_Activity_:
Restate word for word every line from the one containing "(448, 1797) none" to the last line of the records below.

(Data extracts Opens)

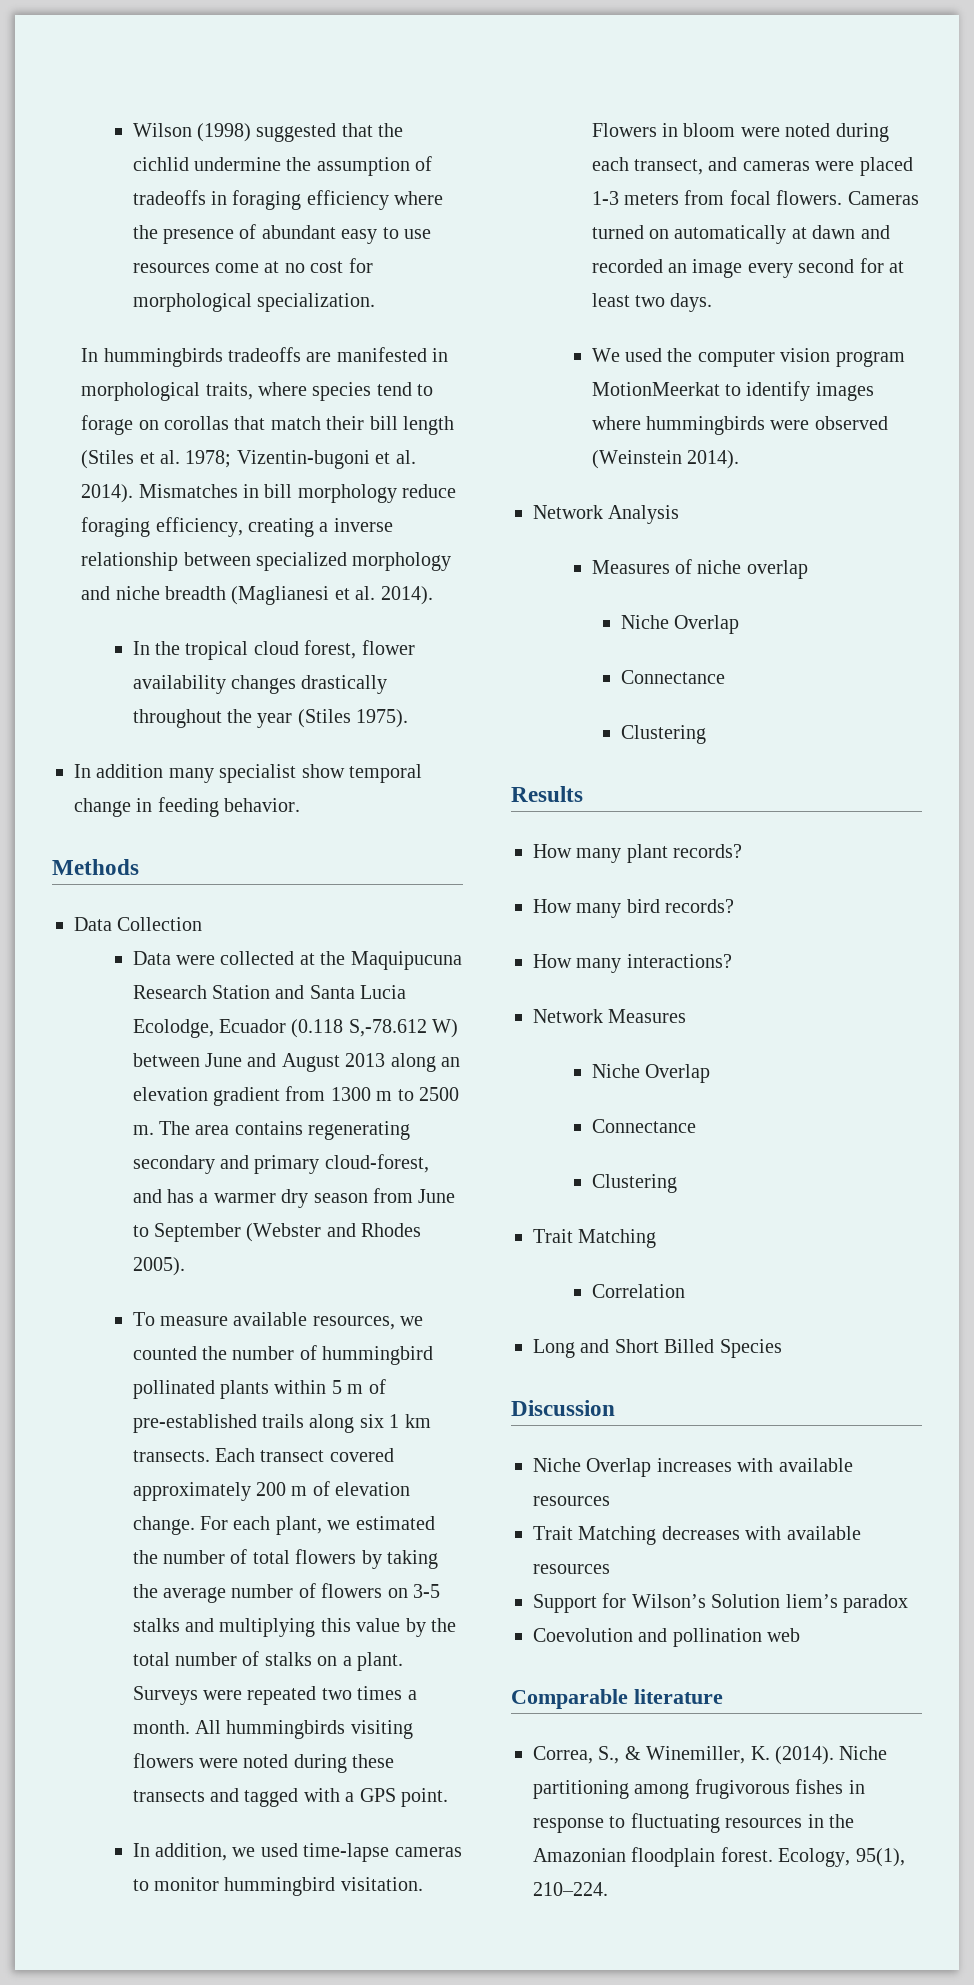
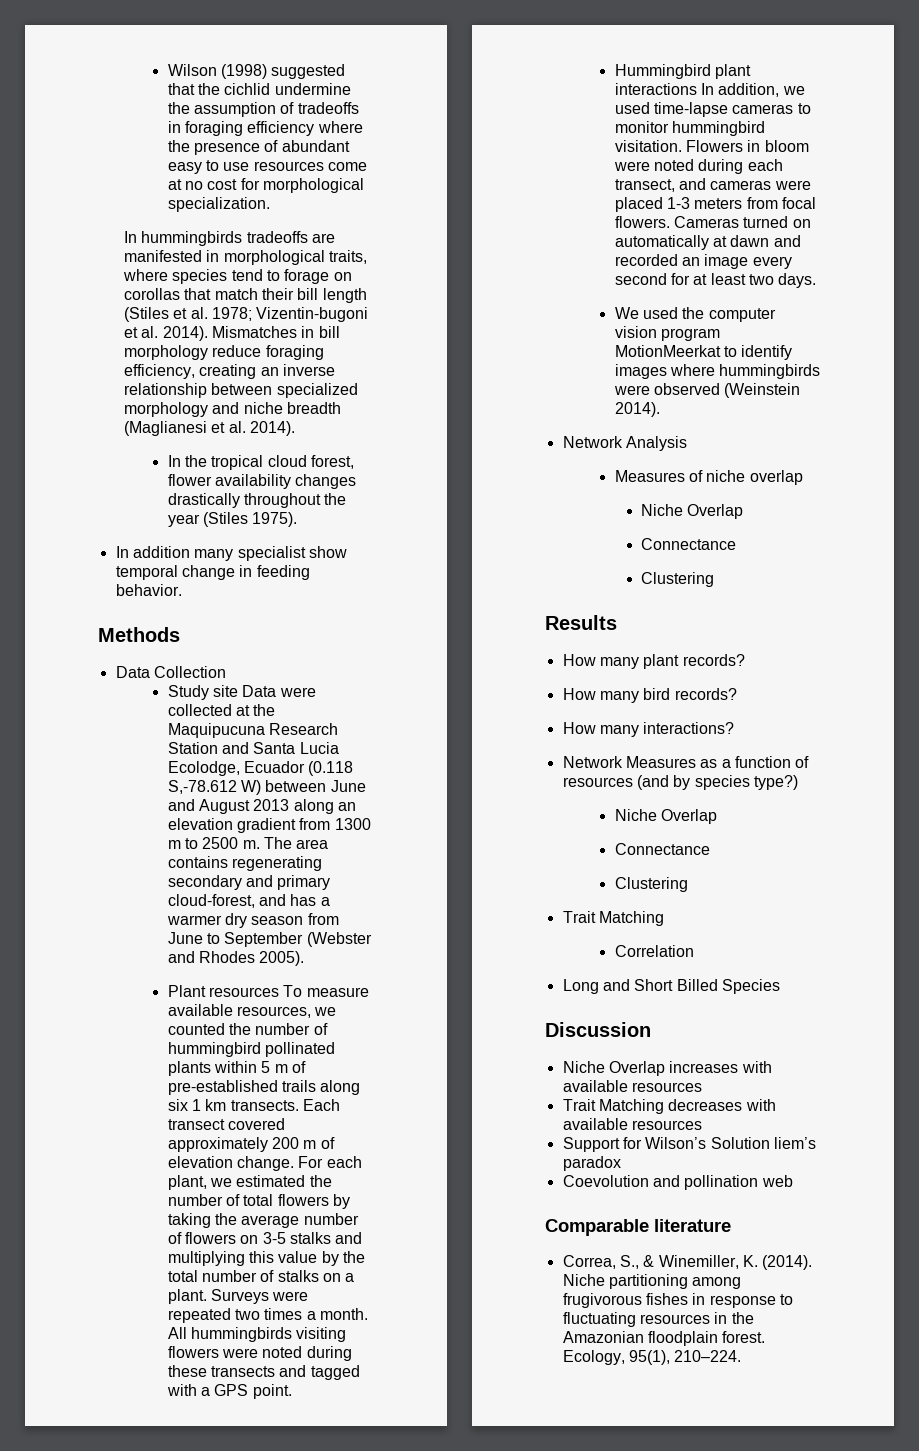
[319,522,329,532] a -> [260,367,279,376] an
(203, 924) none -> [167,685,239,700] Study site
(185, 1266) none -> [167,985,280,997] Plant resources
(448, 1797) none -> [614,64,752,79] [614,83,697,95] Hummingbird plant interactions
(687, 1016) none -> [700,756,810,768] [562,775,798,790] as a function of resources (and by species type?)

(Data extracts Closes)

_Written solution_:
(448, 1797) none -> [614,64,752,79] [614,83,697,95] Hummingbird plant interactions
(687, 1016) none -> [700,756,810,768] [562,775,798,790] as a function of resources (and by species type?)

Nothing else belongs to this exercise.